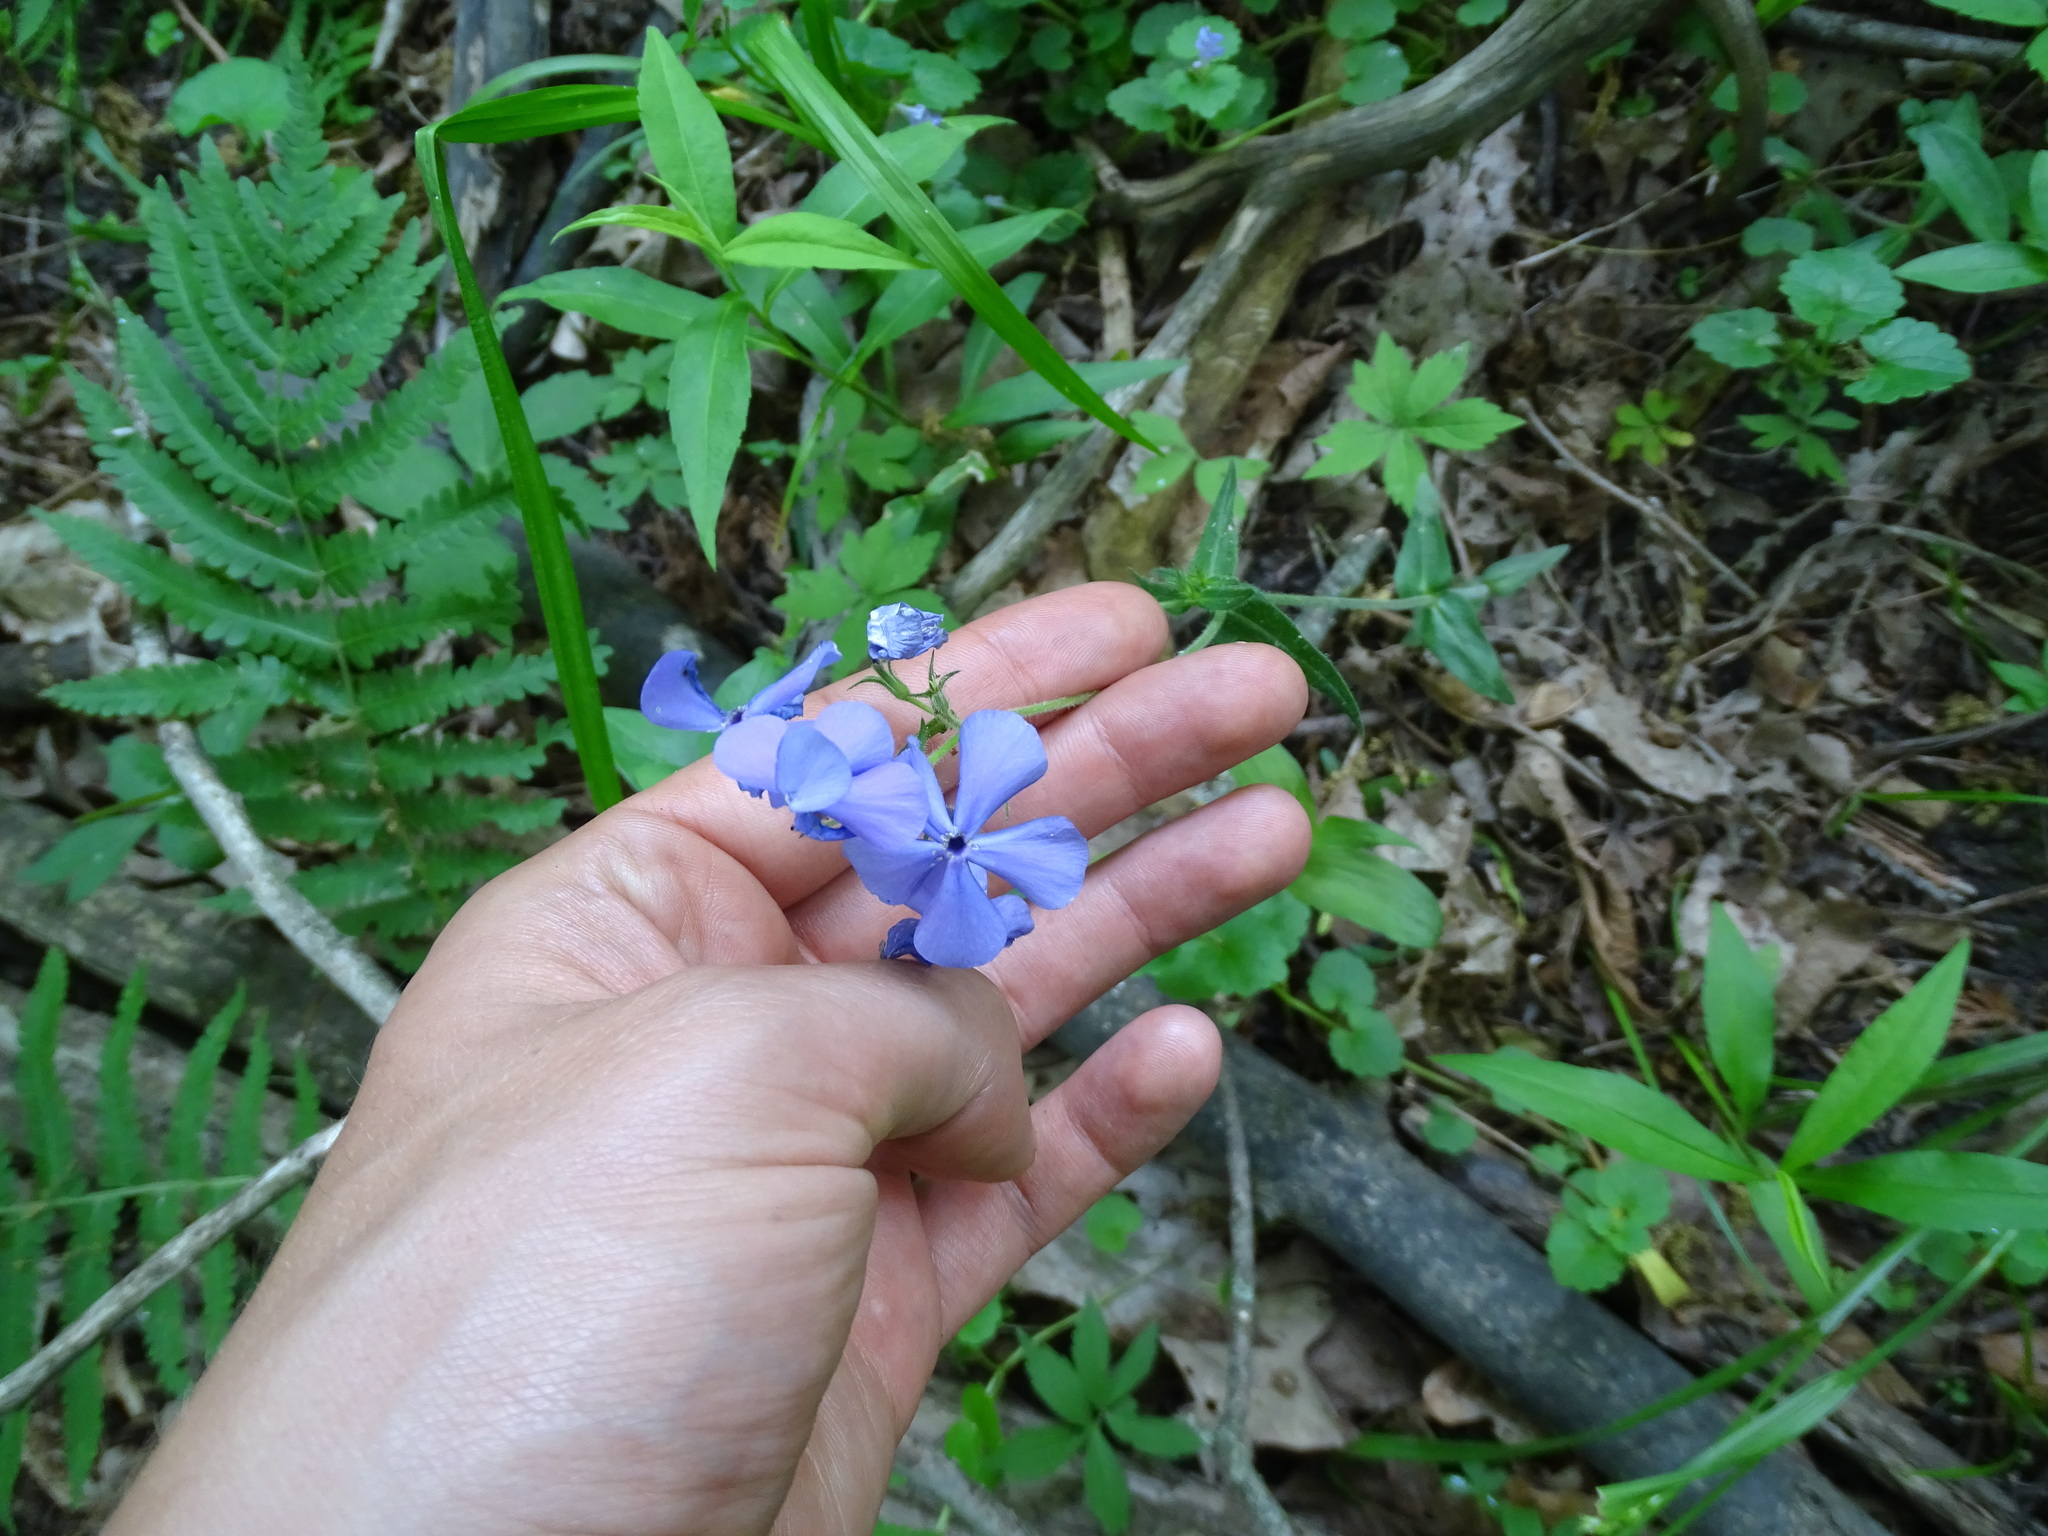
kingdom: Plantae
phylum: Tracheophyta
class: Magnoliopsida
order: Ericales
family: Polemoniaceae
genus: Phlox
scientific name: Phlox divaricata
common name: Blue phlox
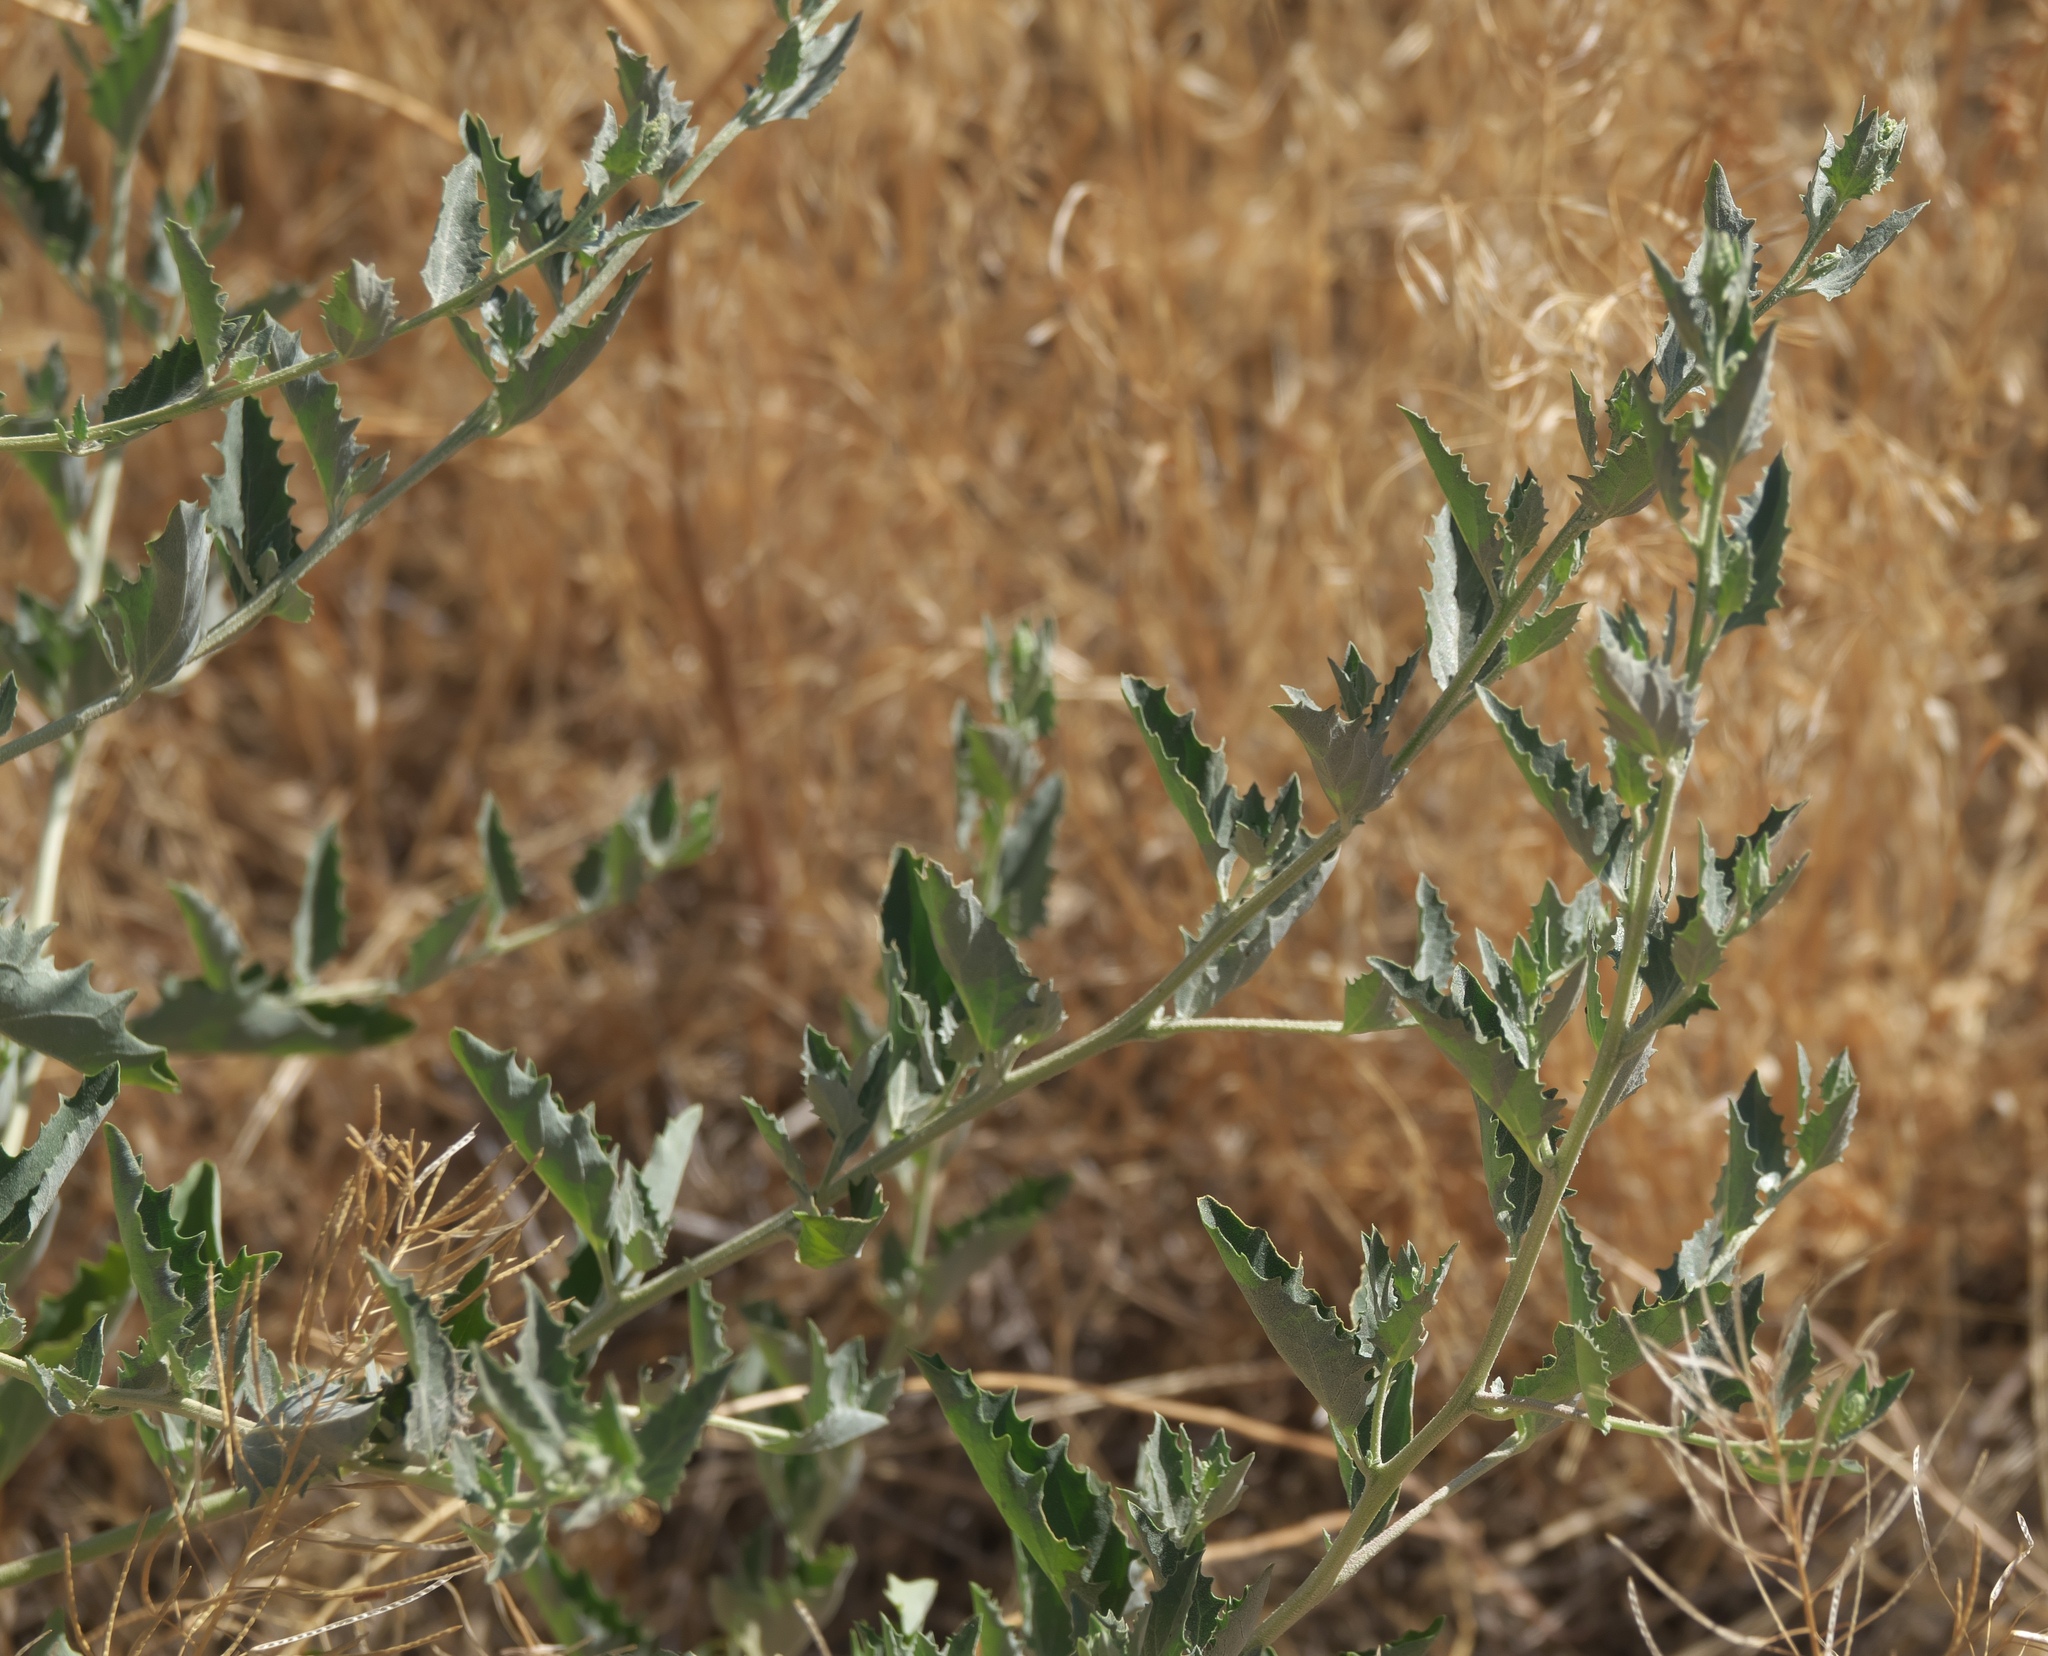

::::::

▸ What the task requires
Can you rewrite the lines of all the records with "common name" replaced by "vernacular name" and everything else left as it is, omitting the pictures?

▸ Correct answer
kingdom: Plantae
phylum: Tracheophyta
class: Magnoliopsida
order: Ericales
family: Polemoniaceae
genus: Phlox
scientific name: Phlox divaricata
vernacular name: Blue phlox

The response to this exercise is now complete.